** Task instructions **
Transcribe the data exactly.

** Recorded data **
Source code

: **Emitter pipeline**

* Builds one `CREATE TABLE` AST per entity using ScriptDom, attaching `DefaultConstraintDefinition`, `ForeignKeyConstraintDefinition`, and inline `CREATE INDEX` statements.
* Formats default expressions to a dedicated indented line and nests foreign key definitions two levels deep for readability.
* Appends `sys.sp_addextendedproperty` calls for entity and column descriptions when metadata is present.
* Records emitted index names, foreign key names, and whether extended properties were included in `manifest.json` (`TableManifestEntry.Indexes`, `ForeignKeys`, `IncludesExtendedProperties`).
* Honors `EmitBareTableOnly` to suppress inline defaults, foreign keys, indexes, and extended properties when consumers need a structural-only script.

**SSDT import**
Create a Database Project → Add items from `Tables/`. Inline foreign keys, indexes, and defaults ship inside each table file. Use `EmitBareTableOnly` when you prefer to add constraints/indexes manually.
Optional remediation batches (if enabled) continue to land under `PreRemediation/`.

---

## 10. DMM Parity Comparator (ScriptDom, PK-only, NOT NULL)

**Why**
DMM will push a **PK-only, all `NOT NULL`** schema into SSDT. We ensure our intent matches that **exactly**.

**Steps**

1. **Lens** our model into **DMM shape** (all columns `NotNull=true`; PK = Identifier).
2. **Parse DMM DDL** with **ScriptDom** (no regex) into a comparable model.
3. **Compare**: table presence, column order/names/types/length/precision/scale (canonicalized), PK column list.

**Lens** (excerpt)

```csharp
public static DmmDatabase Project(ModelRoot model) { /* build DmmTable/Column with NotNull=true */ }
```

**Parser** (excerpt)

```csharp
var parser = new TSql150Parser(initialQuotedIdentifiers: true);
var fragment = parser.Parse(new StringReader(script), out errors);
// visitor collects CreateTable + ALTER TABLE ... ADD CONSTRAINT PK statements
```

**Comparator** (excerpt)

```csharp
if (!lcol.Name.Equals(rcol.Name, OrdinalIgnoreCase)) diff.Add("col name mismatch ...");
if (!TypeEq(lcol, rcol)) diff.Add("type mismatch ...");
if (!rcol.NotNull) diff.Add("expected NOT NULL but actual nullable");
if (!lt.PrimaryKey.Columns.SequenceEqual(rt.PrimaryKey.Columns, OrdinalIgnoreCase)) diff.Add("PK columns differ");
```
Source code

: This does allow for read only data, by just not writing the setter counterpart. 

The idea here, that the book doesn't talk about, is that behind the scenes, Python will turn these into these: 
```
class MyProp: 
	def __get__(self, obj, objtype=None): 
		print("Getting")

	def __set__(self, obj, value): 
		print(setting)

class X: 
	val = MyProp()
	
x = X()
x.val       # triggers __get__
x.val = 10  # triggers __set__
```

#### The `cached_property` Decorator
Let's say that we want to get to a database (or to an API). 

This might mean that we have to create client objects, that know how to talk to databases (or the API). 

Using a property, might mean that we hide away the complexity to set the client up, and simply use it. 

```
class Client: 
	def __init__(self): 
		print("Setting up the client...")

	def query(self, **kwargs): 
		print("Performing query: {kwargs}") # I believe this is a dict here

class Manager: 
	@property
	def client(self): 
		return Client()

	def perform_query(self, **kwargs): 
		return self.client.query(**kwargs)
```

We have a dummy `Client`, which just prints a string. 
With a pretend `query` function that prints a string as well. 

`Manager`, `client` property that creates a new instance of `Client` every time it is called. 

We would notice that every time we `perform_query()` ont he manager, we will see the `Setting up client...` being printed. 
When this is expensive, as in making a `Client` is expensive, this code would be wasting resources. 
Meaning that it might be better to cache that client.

** Result **
Source code

: **Emitter pipeline**

* Builds one `CREATE TABLE` AST per entity using ScriptDom, attaching `DefaultConstraintDefinition`, `ForeignKeyConstraintDefinition`, and inline `CREATE INDEX` statements.
* Formats default expressions to a dedicated indented line and nests foreign key definitions two levels deep for readability.
* Appends `sys.sp_addextendedproperty` calls for entity and column descriptions when metadata is present.
* Records emitted index names, foreign key names, and whether extended properties were included in `manifest.json` (`TableManifestEntry.Indexes`, `ForeignKeys`, `IncludesExtendedProperties`).
* Honors `EmitBareTableOnly` to suppress inline defaults, foreign keys, indexes, and extended properties when consumers need a structural-only script.

**SSDT import**
Create a Database Project → Add items from `Tables/`. Inline foreign keys, indexes, and defaults ship inside each table file. Use `EmitBareTableOnly` when you prefer to add constraints/indexes manually.
Optional remediation batches (if enabled) continue to land under `PreRemediation/`.

---

## 10. DMM Parity Comparator (ScriptDom, PK-only, NOT NULL)

**Why**
DMM will push a **PK-only, all `NOT NULL`** schema into SSDT. We ensure our intent matches that **exactly**.

**Steps**

1. **Lens** our model into **DMM shape** (all columns `NotNull=true`; PK = Identifier).
2. **Parse DMM DDL** with **ScriptDom** (no regex) into a comparable model.
3. **Compare**: table presence, column order/names/types/length/precision/scale (canonicalized), PK column list.

**Lens** (excerpt)

```csharp
public static DmmDatabase Project(ModelRoot model) { /* build DmmTable/Column with NotNull=true */ }
```

**Parser** (excerpt)

```csharp
var parser = new TSql150Parser(initialQuotedIdentifiers: true);
var fragment = parser.Parse(new StringReader(script), out errors);
// visitor collects CreateTable + ALTER TABLE ... ADD CONSTRAINT PK statements
```

**Comparator** (excerpt)

```csharp
if (!lcol.Name.Equals(rcol.Name, OrdinalIgnoreCase)) diff.Add("col name mismatch ...");
if (!TypeEq(lcol, rcol)) diff.Add("type mismatch ...");
if (!rcol.NotNull) diff.Add("expected NOT NULL but actual nullable");
if (!lt.PrimaryKey.Columns.SequenceEqual(rt.PrimaryKey.Columns, OrdinalIgnoreCase)) diff.Add("PK columns differ");
```
Source code

: This does allow for read only data, by just not writing the setter counterpart. 

The idea here, that the book doesn't talk about, is that behind the scenes, Python will turn these into these: 
```
class MyProp: 
	def __get__(self, obj, objtype=None): 
		print("Getting")

	def __set__(self, obj, value): 
		print(setting)

class X: 
	val = MyProp()
	
x = X()
x.val       # triggers __get__
x.val = 10  # triggers __set__
```

#### The `cached_property` Decorator
Let's say that we want to get to a database (or to an API). 

This might mean that we have to create client objects, that know how to talk to databases (or the API). 

Using a property, might mean that we hide away the complexity to set the client up, and simply use it. 

```
class Client: 
	def __init__(self): 
		print("Setting up the client...")

	def query(self, **kwargs): 
		print("Performing query: {kwargs}") # I believe this is a dict here

class Manager: 
	@property
	def client(self): 
		return Client()

	def perform_query(self, **kwargs): 
		return self.client.query(**kwargs)
```

We have a dummy `Client`, which just prints a string. 
With a pretend `query` function that prints a string as well. 

`Manager`, `client` property that creates a new instance of `Client` every time it is called. 

We would notice that every time we `perform_query()` ont he manager, we will see the `Setting up client...` being printed. 
When this is expensive, as in making a `Client` is expensive, this code would be wasting resources. 
Meaning that it might be better to cache that client.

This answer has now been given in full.